On October 31, 2012, Lovejoy was awarded the Blue Planet Prize for being "the first scientist to academically clarify how humans are causing habitat fragmentation and pushing biological diversity towards crisis."

Lovejoy served continuously on the board of directors, from 2000, of the Amazon Conservation Team, which works in partnership with indigenous people of tropical South America in conserving the biodiversity of the Amazon rainforest, as well as the culture and land of its indigenous people. He served on the board of directors from 2009 for the Amazon Conservation Association, whose mission is to conserve the biological diversity of the Amazon. He was also an emeritus member of the board of directors for Population Action International and served on the Scientific Board of SavingSpecies (elevated to SavingNature in 2019), a conservation organization featured in a Nature magazine article about Thomas Lovejoy's scientific accomplishments.
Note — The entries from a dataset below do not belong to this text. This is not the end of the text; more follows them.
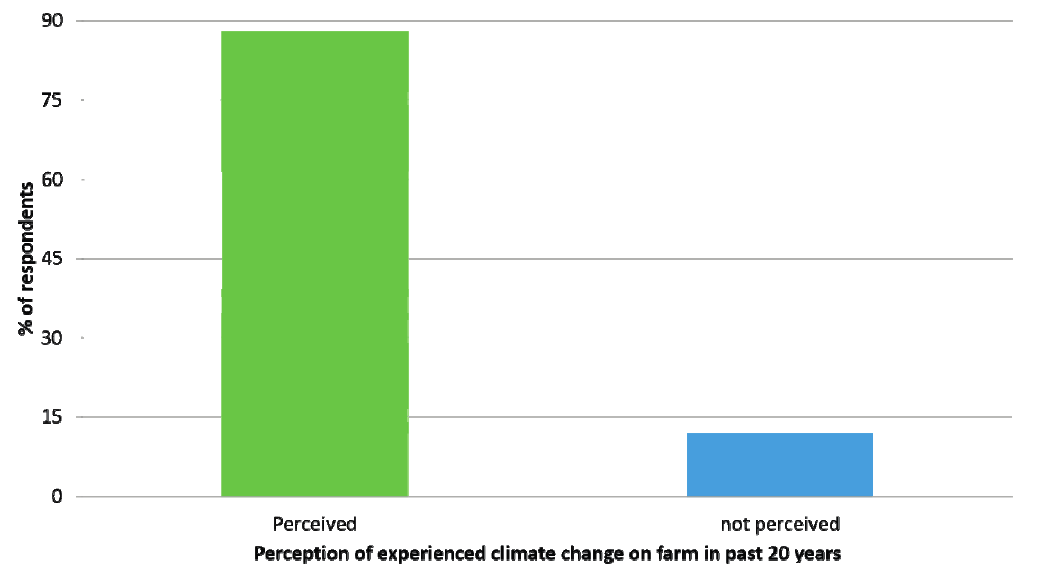
Figure 1. Proportion of respondents by self-reported experience of climatic change.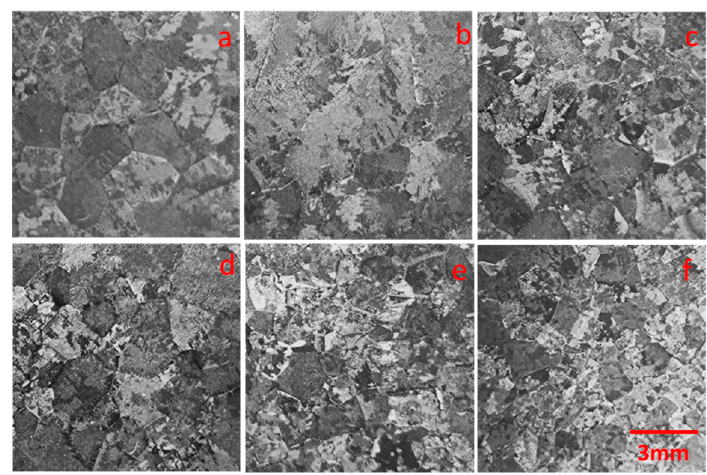
Figure 7. Effect of Fe content on grain size: ( a ) 0Fe, ( b ) 0.1Fe, ( c ) 0.3Fe, ( d ) 0.5Fe, ( e ) 0.7Fe, ( f ) 0.9Fe.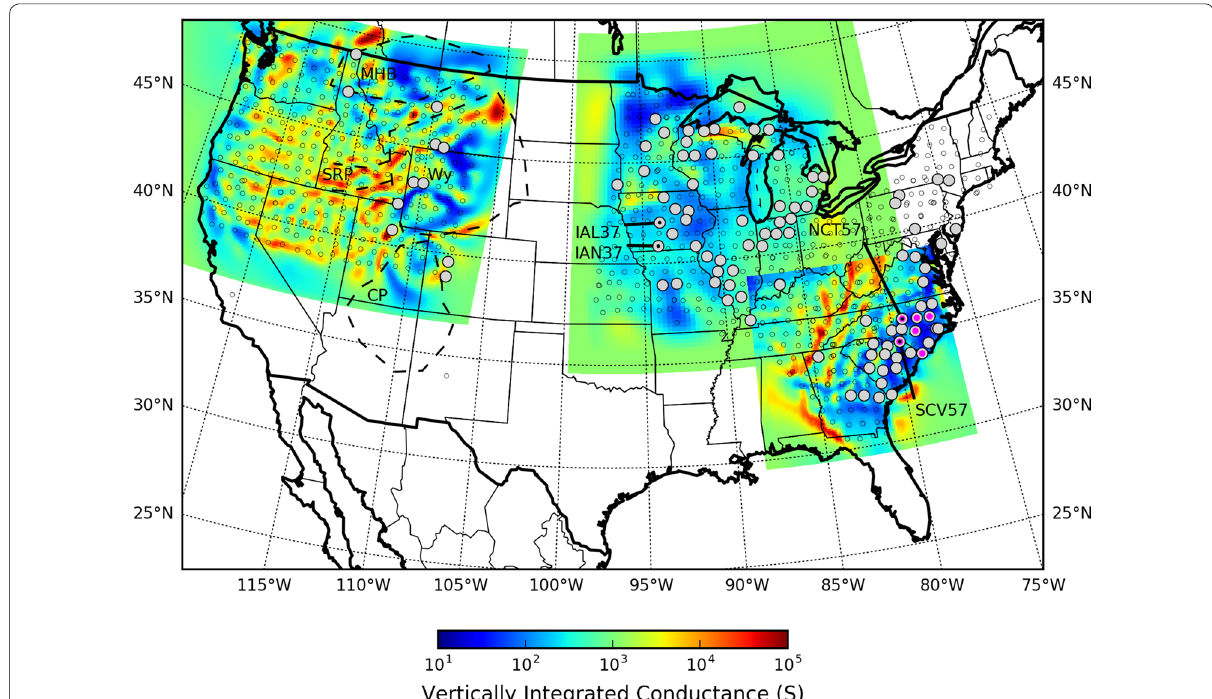
Fig. 1 Map showing distribution of EarthScope MT sites identified as clearly showing source bias (gray filled circles), plotted over vertically inte- grated Earth conductance (15–150 km) calculated from the inverse solutions of Meqbel et al. (2014) (northwestern USA), Yang et al. (2015) (north- central USA), and Murphy and Egbert (2017) (southeastern USA). For reference, the conductance of constant 100 Ωm Earth between 15 and 150 km would be 1350 S. Markers with purple centers are sites used in the array analysis shown in Fig. 3. Markers with black dots in the center are sites used in the cross-phase analyses shown in Fig. 2. Hollow circles show all available EarthScope MT sites as of this writing. Key geologic features in the northwestern USA that are discussed in the text are shown on the map as well. MHB Medicine Hat Block; Wy Wyoming Craton; SRP Snake River Plain; CP Colorado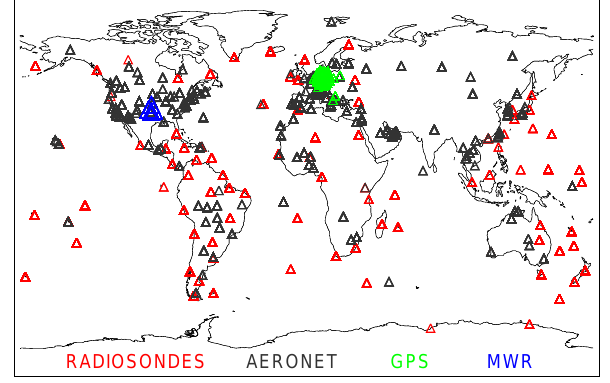
Fig. 9. Geographic distribution of used validation data over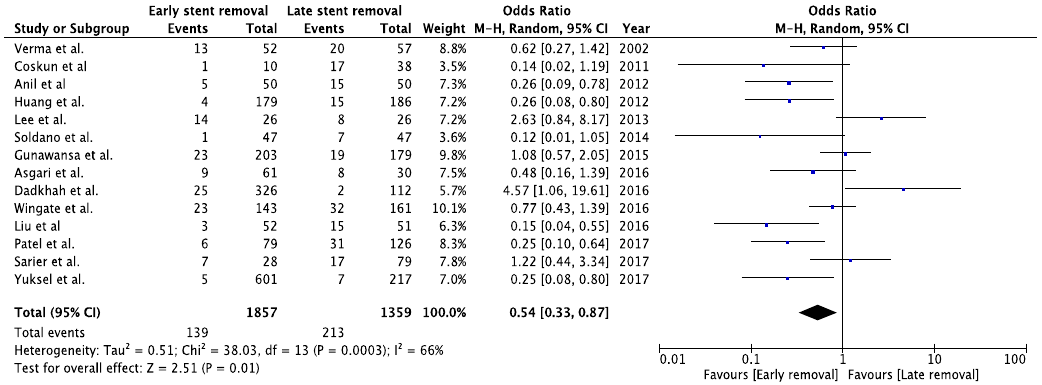
Figure 2. Quality assessment of the included studies.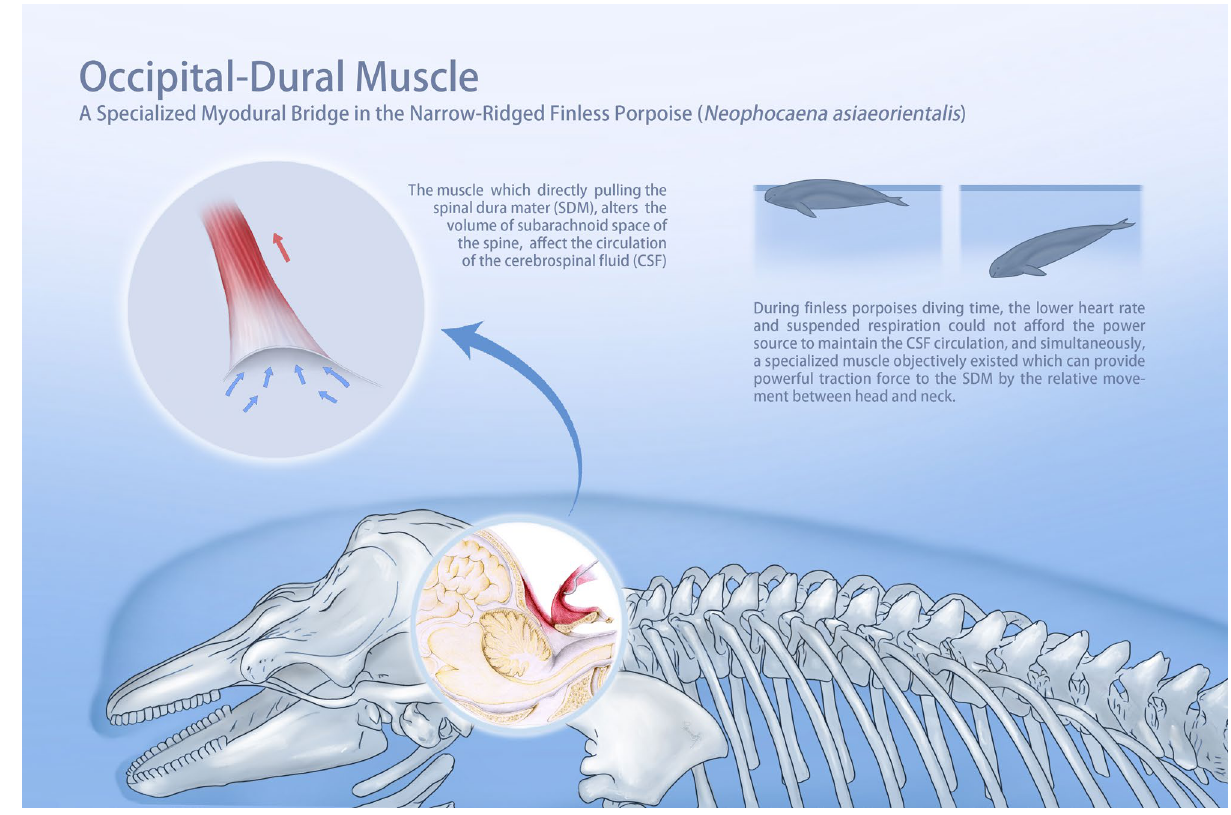
Figure 7. Image demonstrates the occipital-dural muscle pulling on the spinal dura mater (SDM), which alters the volume of fluid within the subarachnoid space, thus affecting the circulation of the cerebrospinal fluid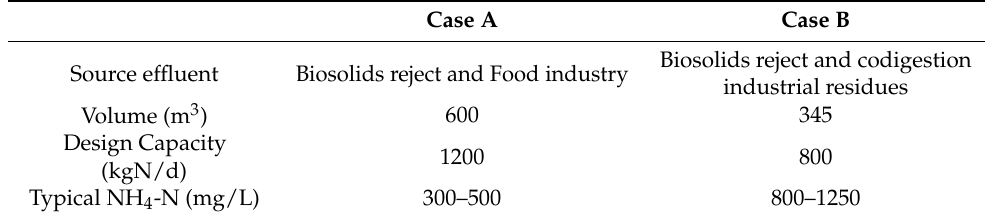
Table 3. Characteristics of the long-term NOB suppression case studies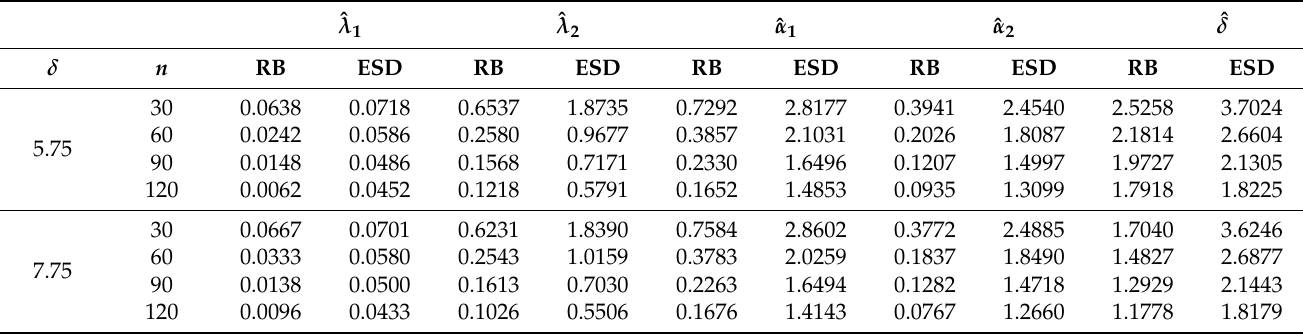
Table 3. RB and ESD for the BSHPN regression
In 2016, he was selected as a U.S. Science Envoy by the United States State Department.

In 2018, Lovejoy co-founded the Amazon Biodiversity Center to support the work of the Biological Dynamics of Forest Fragments Project. He was elected Fellow of Ecological Society of America in 2019.

In 2021, he was elected member of the U. S. National Academy of Sciences.

He died from pancreatic neuroendocrine tumor on December 25, 2021, in McLean, Virginia, at the age of 80.